DESCRIPTION OF THE TASK =>
Leaving the images aside, print every record in the material exactly.

INFORMATION PROVIDED =>
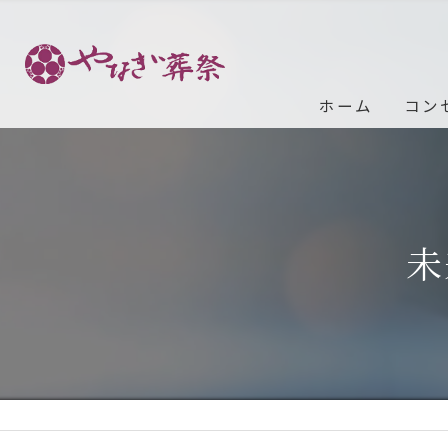
ホーム
コン
未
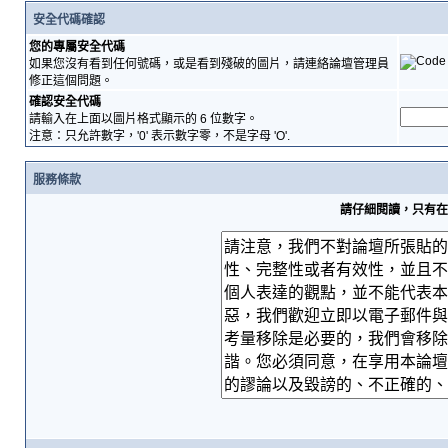
安全代碼確認
您的專屬安全代碼
如果您沒有看到任何號碼，或是看到殘破的圖片，請連絡論壇管理員
修正這個問題。
確認安全代碼
請輸入在上面以圖片格式顯示的 6 位數字。
注意：只允許數字，'0' 表示數字零，不是字母 'O'.
服務條款
請仔細閱讀，只有在您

EXERCISE SOLUTION =>
ホーム
コン
未
安全代碼確認
您的專屬安全代碼
如果您沒有看到任何號碼，或是看到殘破的圖片，請連絡論壇管理員
修正這個問題。
確認安全代碼
請輸入在上面以圖片格式顯示的 6 位數字。
注意：只允許數字，'0' 表示數字零，不是字母 'O'.
服務條款
請仔細閱讀，只有在您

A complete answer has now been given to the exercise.